The Corona-virus has spread across the globe, forcing millions of people into lockdown as health systems struggle to cope. And in the quarantine period, a musical innovator nicknamed "Pappy Grove" called Manu Dibango died from COVID-19 on March 24, 2020.
Dibango was the first international star who died at the age of 86 due to COVID-19. He was a Cameroonian singer and songwriter who spent six decades playing saxophone and vibraphone. He was, in reality, the creator of a musical style that fused jazz, funk, French chanson, salsa, and traditional Cameroonian music. He thus influenced a younger of our time generation of Afro-jazz artists.
Emmanuel N'Djoke Dibango was born on December 12, 1933, in the Cameroonian city of Douala.
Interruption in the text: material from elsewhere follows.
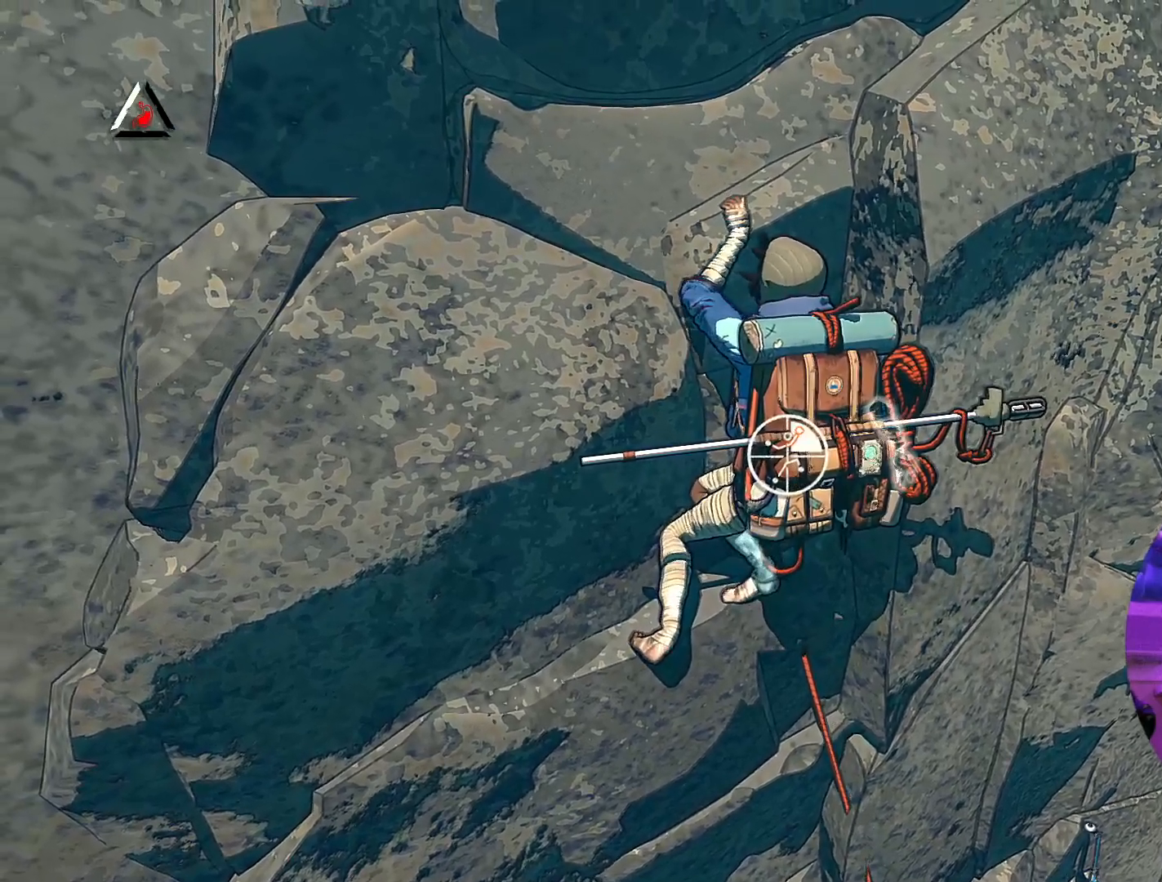
{"buttons": [], "left_stick": "up", "right_stick": "center", "events": [[167, "R1", "up"], [283, "left_stick", "up"]]}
His late father Michel was a civil servant and his mother Douala was a dressmaker. So far, he holds Cameroonian citizenship and belongs to the Yabassi ethnicity.
Who was Manu Married Before Passing in 2020?
The Cameroonian saxophonist was happily married to his long term partner, Marie-Josee until his death. The unlucky couple had their first met in Brussels and have enjoyed their marital life for
Likewise, after some years of dating, Dibango and his wife, Marie tied the knot in 1957. But there is no much information regarding their marriage function on the media.
The married couple had two daughters and one son from their nuptials. The kids named are Georgia Dibango, Michel Dibango, and Marva Dibango.
Had Million Dollars Net Worth
Well, the late musician Dibango has been an incredibly well-rounded musician, making music in all kinds of styles: traditional Cameroonian pop, jazz, Congolese rumba, funk, and many more. Thus, during his strong music career, he definitely may have earned enough money.
While the exact amount of Manu's net worth is not stated anywhere, it is estimated at over $500,000 during his early 2020 death. He has released over 44 albums over his career, plus the various rumba recordings that include NYXIA. Afrijazzy, Tom II.
Similarly, the 6 feet 3 inches tall singer brought African rhythms to famous Western music through his 1972 hit Soul Makossa. For the album, he was nominated at the 16th Annual Grammy Awards in 1974 in the categories Best R&B Instrumental Performance and Best Instrumental Composition for Soul Makossa.
The legendary singer has collaborated with several other artists, including Fela Kuti, Herbie Hancock, Bill Laswell, Bernie Worrell, Ladysmith Black Mambazo, Don Cherry, and Robbie, among others. He visited locations like Algeria, the United States, Belgium, Spain and many more.
Dies at 86 Due to COVID-19
On March 18, his official Facebook page confirmed that he had been admitted to a hospital in France for COVID-19 contracting. The statement said he had "rested well and recovered peacefully."
Sadly, on Tuesday morning at 86, Manu could not recover and died from the coronavirus in Paris on 24 March 2020. The message added further, a private funeral service will be held, and a tribute to Dibango will be arranged wherever possible.
And his daughters, Georgia and Marva, and son, Michel, survived Dibango. The artist and saxophonist who born in Cameroon had died in a hospital near Paris. In similar ways, after the global pandemic of COVID-19, many stars includes Andy Cohen and Tom Hanks are facing a pandemic.
In addition to this, Dibango lodged a complaint against Michael Jackson and Rihanna in 2009. Since the two sampled his songs, named Wanna Be Startin' Something" and "Don't Interrupt the Jam." But later the case was settled in a court.